- 1/8 of a green bell pepper
- sliver of roasted pasilla pepper
- 1 tomato
- 1/4c mixed lentils
- 1 & 1/4c water
- salt & pepper to taste
- thyme (dried or fresh)
- a few sprigs of kale (I like to cook about 3 or 4)
- Parmesan cheese (if not vegan)
- 1/4 of an avocado
- chili flakes
Mince the peppers, and toss them into a small pot over olive oil. Let them sizzle and brown. Cut up the tomato into small cubes, and toss into olive oil & pepper mixture once peppers have been crackling for a few minutes. Add salt & pepper to taste. Allow the tomatoes to sizzle and cook, then add in water and lentils. Sprinkle the lentils with a few pinches of fresh or dried thyme. Allow the lentils to cook on low-medium heat for about 20 minutes. The consistency will be a little soupy - we don’t want the lentils to soak up all of the liquid or they’ll dry out and form a mushy texture.

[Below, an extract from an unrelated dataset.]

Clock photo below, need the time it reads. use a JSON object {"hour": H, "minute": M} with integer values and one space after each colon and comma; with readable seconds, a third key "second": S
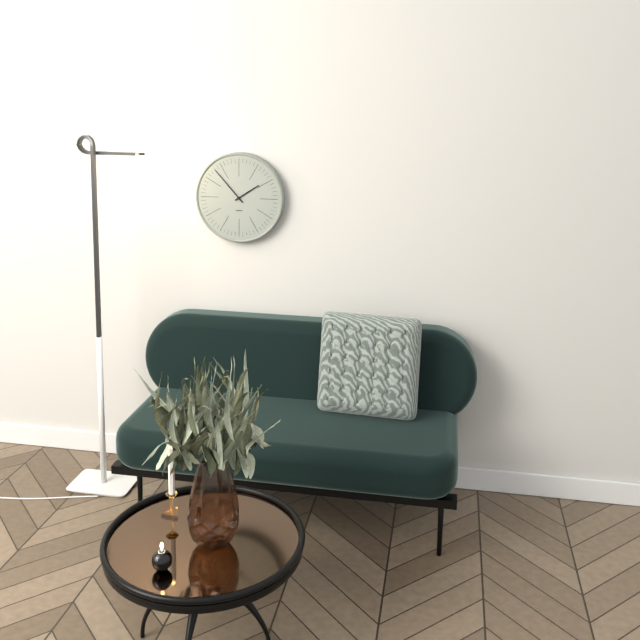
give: {"hour": 1, "minute": 53}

In a separate pan, heat up a little olive oil, and toss in the cut up kale, add salt and pepper to taste. Turn the heat up, so that the kale browns and crisps, creating a texture and flavor similar to kale chips. The kale will soften when mixed in with the lentil soup, so be sure to let them get crispy.
Once the lentils and kale are done, pour the lentils into a bowl, add the kale, and garnish with shredded parmesan cheese and avocado. If you really love spice, the way I do, then feel free to toss in some dried organic chili flakes!